Todo mientras recorres un hub principal por cada época histórica que puedes visitar usando el S.S. Príncipe. Si quieres ir a otras eras, tendrás que completar más niveles que alimenten el motor de esta nave máquina temporal. Cuando terminas ciertos niveles tendrás un poco de su narrativa surrealista donde finalmente conocemos a la Reina del Cosmos. Si bien no es una historia compleja, ofrece un alivio cómico que le da seguimiento a las paradojas temporales. Mientras superas las locas peticiones del monarca podrás obtener obsequios que permiten personalizar a tu propio primo. Si eso no te basta puedes intentar competir en el Katamaribol con cuatro jugadores en línea o la CPU.

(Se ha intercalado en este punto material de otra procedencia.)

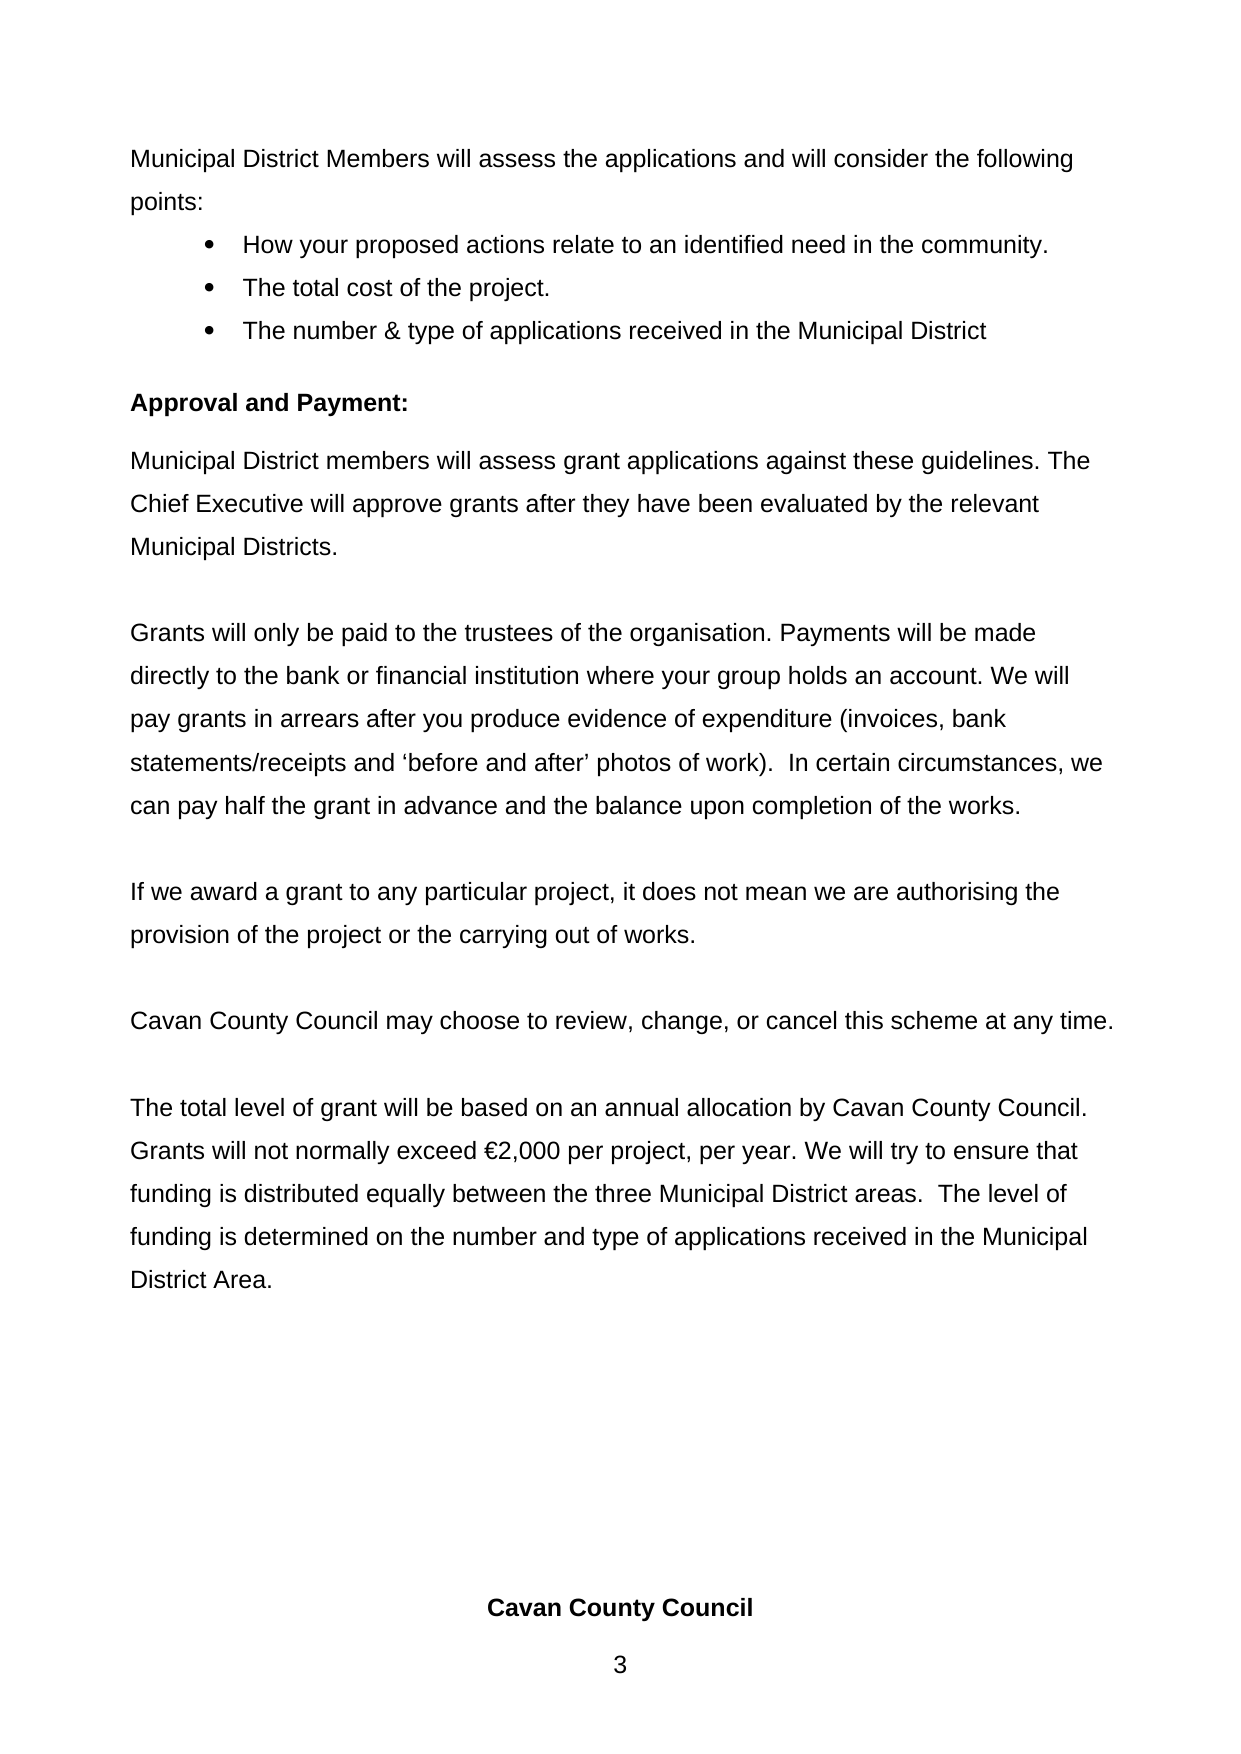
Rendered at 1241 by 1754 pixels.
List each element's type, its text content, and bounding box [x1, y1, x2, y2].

text Grants will only be paid to the trustees of the organisation. Payments will be made directly to the bank or financial institution where your group holds an account. We will pay grants in arrears after you produce evidence of expenditure (invoices, bank statements/receipts and ‘before and after’ photos of work). In certain circumstances, we can pay half the grant in advance and the balance upon completion of the works. [130, 618, 1110, 819]
text If we award a grant to any particular project, it does not mean we are authorising the provision of the project or the carrying out of works. [130, 877, 1110, 949]
list How your proposed actions relate to an identified need in the community. [205, 230, 1110, 259]
text Cavan County Council may choose to review, change, or cancel this scheme at any time. [130, 1006, 1134, 1035]
text Cavan County Council [130, 1593, 1110, 1622]
text Municipal District members will assess grant applications against these guidelines. The Chief Executive will approve grants after they have been evaluated by the relevant Municipal Districts. [130, 446, 1110, 561]
text Municipal District Members will assess the applications and will consider the following points: [130, 143, 1110, 215]
text Approval and Payment: [130, 388, 1110, 417]
list The total cost of the project. [205, 273, 1110, 302]
list The number & type of applications received in the Municipal District [205, 316, 1110, 345]
text The total level of grant will be based on an annual allocation by Cavan County Council. Grants will not normally exceed €2,000 per project, per year. We will try to ensure that funding is distributed equally between the three Municipal District areas. The level of funding is determined on the number and type of applications received in the Municipal District Area. [130, 1093, 1110, 1294]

Llevar solo la historia en unas siete horas o volverte un maniaco buscando cada coleccionable disponible te tomara 16 horas. Este título va a exigir mucho de ti, porque ya debes dominar el movimiento sin importar el tipo de control. Todo puede parecer puro placer, pero el título enfrenta algunos problemas que afectan un tanto la experiencia. Obrar con la cámara sigue siendo un problema, aún si usas una ruta óptima o dominas el movimiento. Tiene un sistema de transparencia en la cámara que permite ver a tu personaje, pero en áreas cerradas es ineficiente. El otro viene por tener varias pantallas de carga y aunque no duran mucho, podrían haberse evitado. Finalmente, que el aspecto competitivo si bien es una novedad interesante, se lamenta no haber tenido una opción local.

APARTADO GRÁFICO

No es un título que busque portento gráfico, sino todo lo contrario, ser una sátira de bajo poligonaje. Esto forma parte de su esencia desde la primera entrega, pero aun así no pierde la oportunidad para ser detallado. Los escenarios empiezan como si fueras del tamaño de un alfiler y cuando absorbes lo suficiente, la escala cambia radicalmente. Todo esto sin perder rendimiento, además de tener niveles varias etapas de crecimiento que disfrutarás al pulir tus habilidades. Solo una lástima que los hub no cuentan con el mismo pulido, pues tienen un problema de caída de frames. Algo que no se entiende, pues no son lugares con mucha carga gráfica o elementos, quizás sea falta de optimización.

MÚSICA Y SONIDO

Los temas empleados para el periodo japonés son diferentes a otras épocas históricas. De hecho, son los mejores, los que mantienen esa esencia alocada y bizarra. Para las otras épocas como la vaquera, la griega u otras usan un estilo más ambiental. Es raro tener dos bandas sonoras tan contrastadas y aunque ambas sirven para acompañar nuestras locuras, la japonesa es superior. Más cuando tenemos temas cantados que siguen la estela estrambótica de la saga y hasta te ponen adrenalina al jugar bien. Los efectos de sonido no han cambiado mucho, siguen la línea de lo exagerado, con diálogos siendo discos rayados para los Reyes del Cosmos.

 

CONCLUSIÓN

Once upon a Katamari es una secuela que logra meter cosas nuevas sin romper mucho la fórmula. Una aventura donde prima la risa que al mismo tiempo es capaz de hacerte sudar cuando tomas ciertos retos. Lástima que el modo competitivo no se prestó para poner un modo local a pantalla partida, una oportunidad perdida. Aún con su problema de rendimiento y cámara, ofrece novedades que le permiten ser una entrega a tomar en cuenta. Si nunca lo has jugado su control moderno te atrapará, si ya tienes cayo también lo hará, su surrealismo encantará.